There’s been a lot of recent buzz about the Incredible, Show-stealing, Oscar-worthy performance Brie Larson provides in the indie drama Room that is feel does the movie (and the actor) a disservice. I went into Room with sky-high expectations from early word of its soaring virtues, so I was a little let down when I discovered it’s actually a somewhat muted small cast drama, grim in nature, but rarely brutal or affecting enough to leave a significant, lingering impression. Room is a pretty great film, for sure, but its early reputation bills it as so Big & Important that it was more or less doomed to fall short of the mark no matter what. I enjoyed Brie Larson’s wounded-animal performance in the film a great deal, but I find myself a little dubious about the idea that she stole the show.
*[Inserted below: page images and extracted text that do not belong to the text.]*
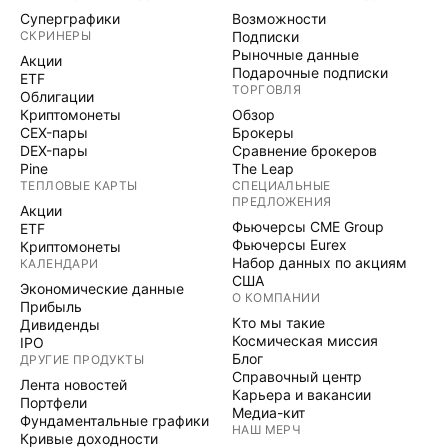
Суперграфики
Возможности
СКРИНЕРЫ
Подписки
Рыночные данные
Акции
Подарочные подписки
ETF
ТОРГОВЛЯ
Облигации
Криптомонеты
Обзор
CEX-пары
Брокеры
DEX-пары
Сравнение брокеров
Pine
The Leap
ТЕПЛОВЫЕ КАРТЫ
СПЕЦИАЛЬНЫЕ
ПРЕДЛОЖЕНИЯ
Акции
Фьючерсы CME Group
ETF
Фьючерсы Eurex
Криптомонеты
Набор данных по акциям
КАЛЕНДАРИ
США
Экономические данные
О КОМПАНИИ
Прибыль
Кто мы такие
Дивиденды
Космическая миссия
IPO
Блог
ДРУГИЕ ПРОДУКТЫ
Справочный центр
Лента новостей
Карьера и вакансии
Портфели
Медиа-кит
Фундаментальные графики
НАШ МЕРЧ
Кривые доходности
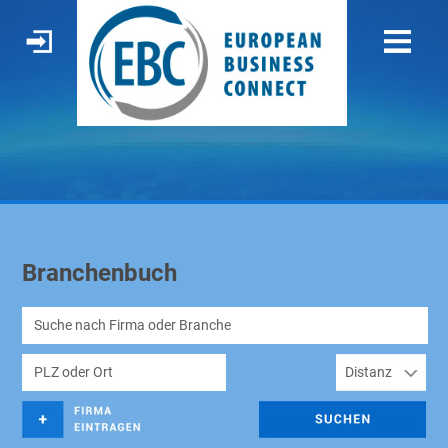
Branchenbuch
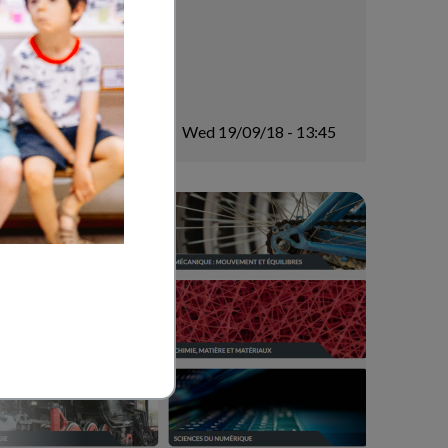
Wed 19/09/18 - 13:45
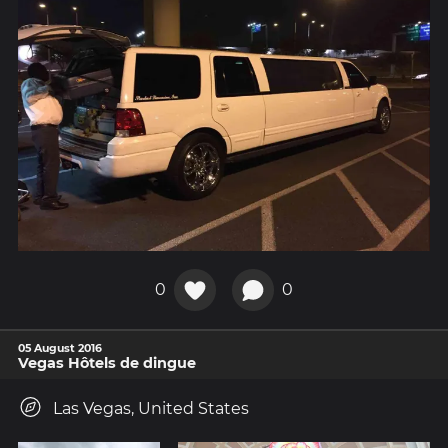
0
0
05 August 2016
Vegas Hôtels de dingue
Las Vegas, United States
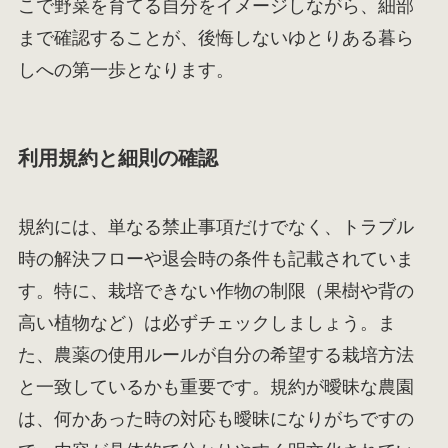
こで野菜を育てる自分をイメージしながら、細部
まで確認することが、後悔しないゆとりある暮ら
しへの第一歩となります。
利用規約と細則の確認
規約には、単なる禁止事項だけでなく、トラブル
時の解決フローや退会時の条件も記載されていま
す。特に、栽培できない作物の制限（果樹や背の
高い植物など）は必ずチェックしましょう。ま
た、農薬の使用ルールが自分の希望する栽培方法
と一致しているかも重要です。規約が曖昧な農園
は、何かあった時の対応も曖昧になりがちですの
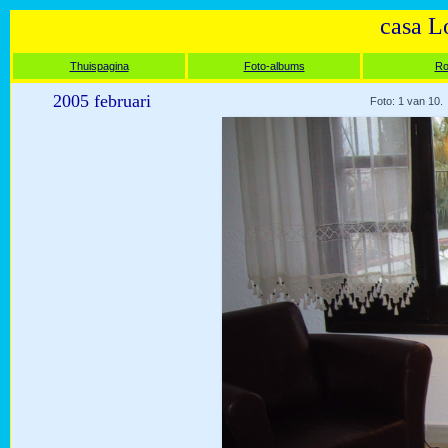
casa L
Thuispagina
Foto-albums
Ro
2005 februari
Foto: 1 van 10.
In my mind Room‘s most valuable player is not Larson at all, but instead a young boy named Jacob Tremblay.
In the film, Larson plays a young mother who’s been held captive as a sex slave in a ten-by-ten foot garden shed in a suburban backyard for seven years & counting. Her five year old son, Jack, has never known life outside their single-room home. The movie commands a very direct mode of storytelling that avoids flashbacks or easy answers, gradually filling in the audience on the circumstances of the pair’s captivity without providing much release from the understandably oppressive tone. As you can guess based on the premise, the mother & son protagonists experience levels of boredom & frustration that lead to destructive tantrums far beyond what would typically be described as cabin fever. I will say, though, that although it isn’t quite as light-hearted as narratively similar recent examples of false imprisonment media like Everly or Unbreakable Kimmy Schmidt, Room is not all broken spirits & grim yearnings. The film can at times be quite imaginative & uplifting, thanks to young Jack’s warped sense of reality & Jacob Tremblay’s wonderful performance.
Room‘s strongest asset is how it adopts a child POV the way films like The Adventures of Baron Mucnchausen, The Fall, and Beasts of the Southern Wild have in the past. Because Jack has only known life inside Room (which he refers to as a proper noun, like a god or a planet), he has a fascinatingly unique/warped perception of how life works & how the universe is structured. For him, Room is all there is, excepting “outer space” (the outdoors), “the TV planets” (which he believes aren’t real), and Heaven. Jack’s mother is often frustrated with his delusions, like when he asks, “Do we go into TV for dreaming?” but she also uses them to protect her son from the harshness of their severely limited reality. There’s a monumental dramatic shift halfway into Room that undercuts what makes the film special (something I suggest you avoid spoiling for yourself by watching the trailer), but much of the film can be downright uplifting whenever the story is told through Jack’s eyes. Of course, his perspective can also be a downer at times, like the pathetic way he addresses inanimate objects as if they were people (“Good morning, lamp.” “Good morning, TV.” “Good morning, sink.”), but because he’s a five year old boy he also brings levity to the situation with self-satisfying humor about things like poo & farts.
As I said earlier, Room is a pretty great movie. It occasionally reaches some impressive cinematic heights in moments of heart-pounding suspense or in the odd way it makes you appreciate abstract concepts like freedom & external spaces. However, I do feel that a lot of what makes the film special burns out a bit too early in its runtime, especially when it shifts perspectives from Jack’s to his mother’s. Brie Larson was undoubtedly understated & nuanced in her role as a captive mother here, which is admirable, but her character’s emotional crisis often felt like a distraction from what really makes the movie a distinct work in the first place: Jack. Try to temper your own trumped up anticipation for the film & you might find yourself bowled over in a way that I ruined for myself, especially if you can manage to shift your attention from Brie Larson’s lauded performance to that of Jacob Tremblay. That’s where the real magic resides.